It's easy to forget how little my sweet Corin has seen of the world.  Her father never let her out to see the world.  And once she was changed, he kept her prisoner.  Part of that may have been due to her having such an addictive gift.  One that use to cause me to limit the time I spent near her.  Over the years with practice she has been able to control it more and more.  She has learned such control with her gift that she can now share with me how she is feeling.  It's quite extraordinary, especially when words fail.

We've spent a quite a few hours together recently where I am telling her how places have changed over the centuries.  One night we talked only of France.  We talked of places she knew and how they changes.  Other places further from her home.  How the language had changed, ever so much over the years.

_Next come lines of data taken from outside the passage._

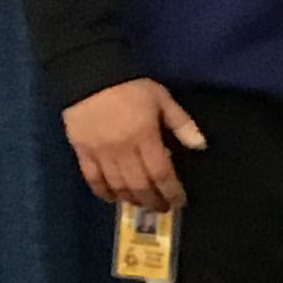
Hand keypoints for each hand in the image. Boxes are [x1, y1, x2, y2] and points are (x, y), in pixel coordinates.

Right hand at [63, 78, 205, 209]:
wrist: (90, 74)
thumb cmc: (130, 87)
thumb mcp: (162, 99)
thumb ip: (181, 123)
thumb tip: (201, 146)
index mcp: (145, 136)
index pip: (162, 173)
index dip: (172, 191)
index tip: (179, 201)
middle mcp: (123, 150)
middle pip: (140, 185)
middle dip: (153, 200)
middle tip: (162, 208)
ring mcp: (100, 153)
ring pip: (117, 186)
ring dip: (131, 199)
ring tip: (142, 204)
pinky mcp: (82, 151)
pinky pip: (92, 179)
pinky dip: (103, 192)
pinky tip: (113, 198)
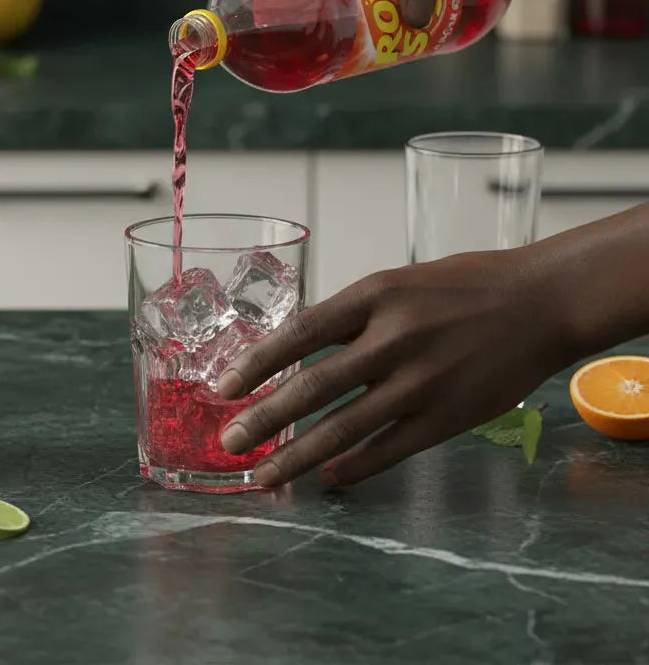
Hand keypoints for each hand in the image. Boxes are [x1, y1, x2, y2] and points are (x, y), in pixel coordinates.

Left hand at [216, 249, 574, 488]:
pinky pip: (389, 450)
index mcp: (374, 297)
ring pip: (344, 429)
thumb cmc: (462, 286)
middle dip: (264, 420)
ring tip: (265, 476)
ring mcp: (420, 383)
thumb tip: (297, 350)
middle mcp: (392, 340)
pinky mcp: (446, 418)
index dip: (257, 364)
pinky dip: (353, 468)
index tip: (223, 388)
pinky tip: (327, 479)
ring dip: (298, 457)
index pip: (300, 333)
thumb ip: (350, 317)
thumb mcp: (396, 283)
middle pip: (313, 387)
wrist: (539, 303)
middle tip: (229, 443)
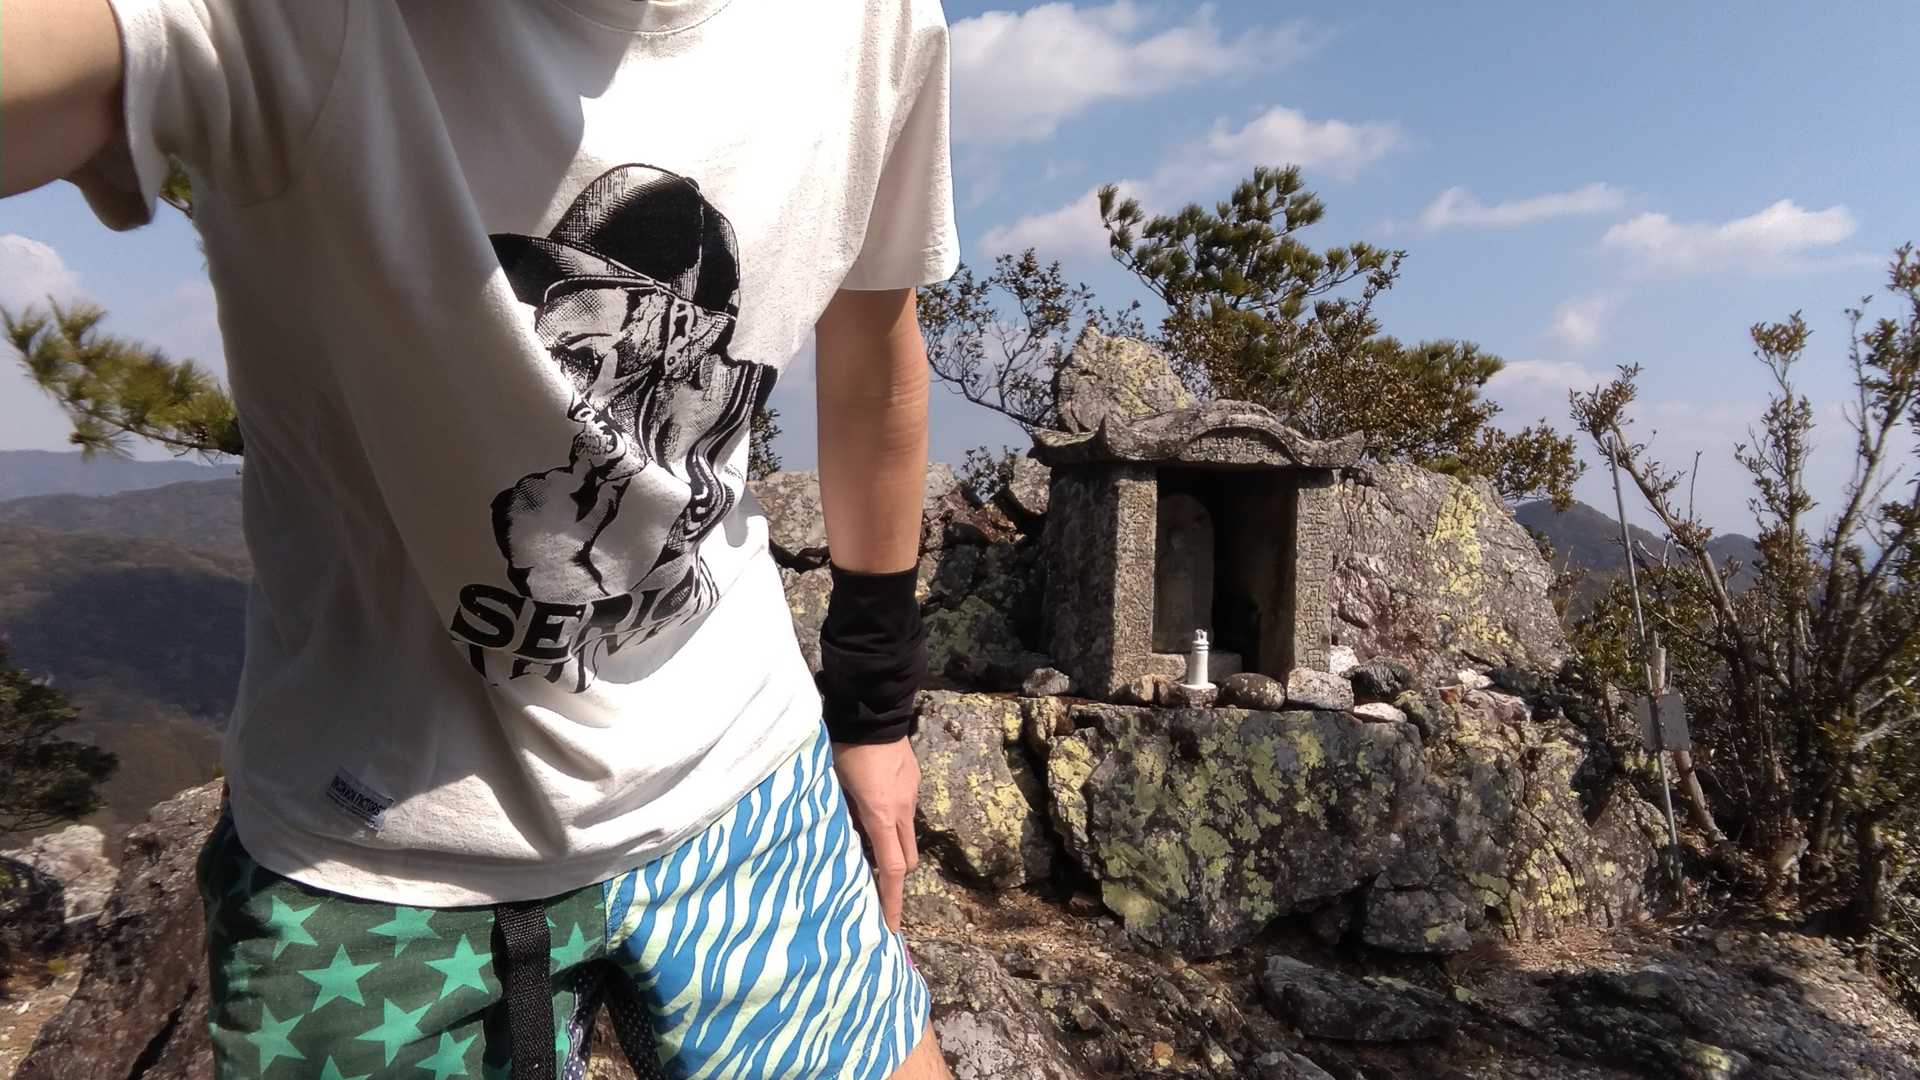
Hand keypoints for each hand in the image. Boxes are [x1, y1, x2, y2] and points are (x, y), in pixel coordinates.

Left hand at [832, 737, 920, 931]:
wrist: (873, 710)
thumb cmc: (845, 749)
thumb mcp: (833, 786)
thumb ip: (838, 816)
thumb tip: (836, 842)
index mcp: (881, 815)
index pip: (893, 868)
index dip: (892, 900)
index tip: (892, 926)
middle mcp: (902, 810)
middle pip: (907, 858)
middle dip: (895, 879)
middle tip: (874, 890)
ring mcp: (910, 794)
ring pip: (906, 835)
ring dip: (892, 848)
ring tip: (866, 850)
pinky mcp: (912, 779)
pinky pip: (904, 812)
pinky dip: (891, 823)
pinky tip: (870, 811)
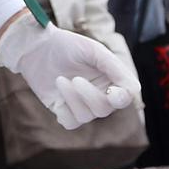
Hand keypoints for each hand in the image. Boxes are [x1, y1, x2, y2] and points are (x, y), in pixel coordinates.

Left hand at [0, 13, 138, 129]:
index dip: (121, 98)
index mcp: (111, 78)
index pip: (125, 97)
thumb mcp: (93, 50)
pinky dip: (64, 109)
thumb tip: (133, 90)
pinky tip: (58, 90)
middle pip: (105, 109)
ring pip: (87, 116)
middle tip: (75, 79)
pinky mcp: (64, 111)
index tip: (111, 91)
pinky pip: (70, 123)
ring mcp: (81, 104)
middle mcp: (99, 93)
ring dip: (72, 98)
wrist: (35, 47)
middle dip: (90, 96)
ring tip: (60, 79)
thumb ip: (114, 67)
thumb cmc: (66, 45)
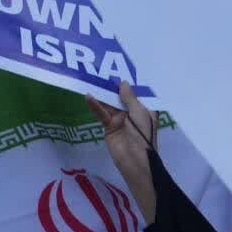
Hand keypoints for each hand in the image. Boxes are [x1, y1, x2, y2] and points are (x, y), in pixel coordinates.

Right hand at [84, 81, 157, 222]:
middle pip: (120, 98)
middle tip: (100, 72)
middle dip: (112, 87)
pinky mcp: (108, 127)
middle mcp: (131, 113)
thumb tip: (123, 83)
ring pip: (109, 104)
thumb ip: (129, 98)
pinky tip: (88, 96)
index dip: (126, 85)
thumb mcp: (139, 113)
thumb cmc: (144, 136)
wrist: (136, 160)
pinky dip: (95, 106)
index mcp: (143, 110)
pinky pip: (102, 114)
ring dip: (102, 95)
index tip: (116, 71)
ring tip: (91, 80)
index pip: (134, 95)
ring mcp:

Last night we talked about my past.  We snuggled and relaxed in the tub together.  The water warm and inviting. I can still hear the hesitation in her voice when she ask questions about my past.   Like she is worried they will scare me away from her.  Even after all her immortal years, I was a bit surprised this trait had not vanished.  I know I would not willing leave her.  

With my human memories being so few, I told her about my time in Egypt.  Living with Amun and Kebi.  What Egypt was like in those early years.  Learning everything Amun would teach me.  I had a great hunger for knowledge in those early years.  Languages came easily to me.  Amun was always protective of me, but never totally isolated me from the world.  I shared with her what I thought of that part of the world.  How their culture changed and was still changing.  In a small way I longed to go back there.  To see Amun and Egypt again.  To show this part of my world to Corin.  To let her experience some of it.  Though those wishes were just that.  A wish, a dream.  For I did not think that Master Aro or Master Caius would let Corin leave the castle for more than a few hours.   There is so much I would love to do with my sweet Corin, but for now we have to be content to live here.  To share the world with her through my memories.